Frankly Speaking, 12/3/19 - Spotting AI Snake Oil
A biweekly(-ish) newsletter on random thoughts in tech and research. I am an investor at Dell Technologies Capital and a recovering academic. I am interested in security, blockchain, and cloud.
If you were forwarded this newsletter, you can subscribe here, and view old newsletters here.
Hope everyone had a great Thanksgiving! It's been a busy month trying to close out the year, and it's been a crazy year. We had 7 exits this year (4 in security), and JASK's acquisition by Sumo Logic was the most recent one. We've had a good year so far!
LET'S BE FRANK
As a VC, you can imagine that I see tons of companies who claim to do AI/ML or some new kind of AI/ML. As irritating as that might be, it's sadder that many times, the company themselves don't know why they use certain types of AI/ML techniques. To put it simply, if they gave their explanations in an academic paper, that paper would be an easy reject.
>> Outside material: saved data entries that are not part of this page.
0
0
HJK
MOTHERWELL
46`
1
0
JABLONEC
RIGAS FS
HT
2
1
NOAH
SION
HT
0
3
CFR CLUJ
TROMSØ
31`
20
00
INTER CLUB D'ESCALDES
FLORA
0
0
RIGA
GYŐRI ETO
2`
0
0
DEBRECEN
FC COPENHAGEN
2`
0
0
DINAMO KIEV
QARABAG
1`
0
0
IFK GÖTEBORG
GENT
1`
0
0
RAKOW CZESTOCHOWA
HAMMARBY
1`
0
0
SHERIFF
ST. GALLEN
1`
Anyway, my friend, Kelly Shortridge, sent me a talk given by Arvind Narayanan, a professor at Princeton on how to recognize AI snake oil. Here are the annotated notes for the talk. I'm going to summarize most of the talk here and inject my commentary. He makes very good points. To add on, I believe in most cases, complicated AI/ML is unnecessary and simple techniques like clustering and linear regression are sufficient. The real issue is in the data collection and processing.
In the past, I've talked about various biases in data that make AI/ML have unintended consequences. Here is the on this topic, and for the next 2-3 weeks, I talk more about the biases.
tl;dr: AI/ML does well in some tasks, but cannot predict social outcomes. In most cases, manual scoring rules are just as accurate and more transparent.
Let's start with an example. Many companies claim to assess job suitability and personality from a 30 second video.
Let's be honest. We know this can't be possible. In fact, AI researchers have shown this isn't possible also. Honestly, the results are as good as those created with a random number generator. However, companies in this space have raised hundreds of millions of dollars just because they claim AI will solve all our problems. Call me a skeptic, but the PhD has taught me to recognize when technology is too good to be true.
So, why is there so much AI/ML snake oil? AI is an umbrella term that captures a lot of technologies, and some of those technologies have made substantial widely-publicized progress in the last 5 years. Because of this, companies are calling everything AI to exploit confusion. It reminds me a lot of the internet craze in the 1990s.
Techniques that have improved in the last 5 years are the following: face recognition, speech to text, content identification. We are pretty good at those.
Techniques for spam detection, content recommendation, and hate speech detection are very far from being reliable, but they are improving. However, the bias in these use cases is inevitable.
Finally, AI is not meant to be used for predicting criminal recidivism, job performance, policing, and at-risk kids to name a few. Here is a research paper detailing why. This was a massive study with 457 researchers that collected information about a child and a family. It basically showed that selecting 13,000 features was no better than focusing on 4 core ones. With only 4 core features, one can use 4-variable linear regression, which has been around forever in statistics. No complicated machine learning or deep learning required!
We need to be careful about the claims that many companies make about AI/ML, especially when it comes to trying to predict social outcomes. It can be harmful and brings up serious ethical concerns. We really need to be more rigorous in our analysis of AI/ML use in company products.